This course is intended for engineers, supervisors and other technical staff who work in transmission, distribution, maintenance, operation, control and analysis of utilities & industrial electrical networks.

About the course

The detection of faults on electrical distribution systems has been one of the most persistent and difficult problems facing the electric utility industry. The performance and characteristics of electrical system configurations are vital factor in reducing or increasing the effect of faults on the system as earthing system, switch gear, protective relays, active and reactive power generation, etc. Protective systems are designed to sense faults and initiate fault clearing in a timely manner while minimizing the affected area. Protective relays are used to sense the faults and initiate circuit breakers tripping. Alternatively, fuses are used on the distribution system to sense and clear faults.

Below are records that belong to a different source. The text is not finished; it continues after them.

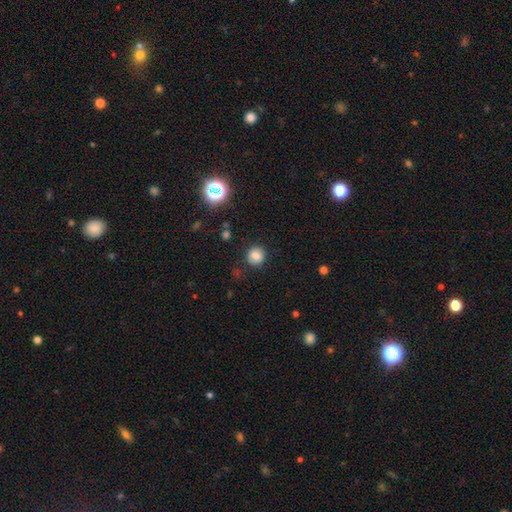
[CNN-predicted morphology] A smooth galaxy with no disk features (81%) that is round (87%).

Vote fractions:
- Smooth or featured? smooth: 81% / star or artifact: 12% / featured or disk: 7%
- How rounded? round: 87% / in between: 12% / cigar-shaped: 1%
- Merging? none: 86% / minor disturbance: 9% / major disturbance: 3% / merger: 2%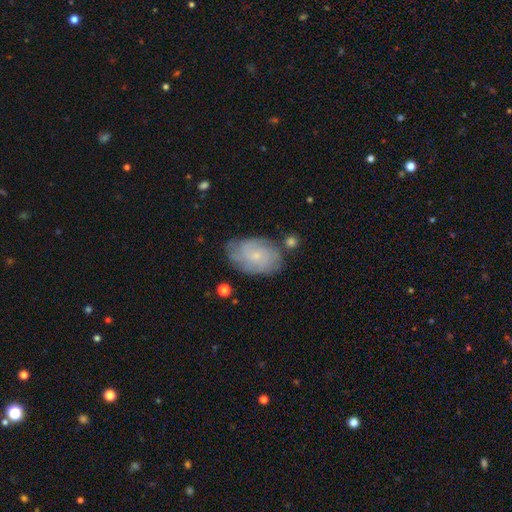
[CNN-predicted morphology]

Electrical faults can cause severe damage when not interrupted promptly. In some cases, high-impedance fault currents may be insufficient to operate protective relays or blow fuses. Standard over current protection schemes utilized on secondary distribution at some industrial, commercial and large residential buildings may not detect high-impedance faults, commonly called arcing faults. In these cases, more careful design techniques, such as the use of ground fault circuit interruption, are required to detect arcing faults and prevent burn down. When a short-circuit fault occurs, the fault path explodes in an intense arc. Local customers endure an interruption and customers farther away, a voltage sag; faults cause most reliability and power quality problems. Faults kill and injure line operators. Crew operating practices, equipment and training must account for where fault arc are likely to occur and must minimize crew exposure. When faults occur, we have ways to reduce their impacts. This course focuses on the general characteristics of faults and specific analysis of common fault types with suggestions on how to reduce them.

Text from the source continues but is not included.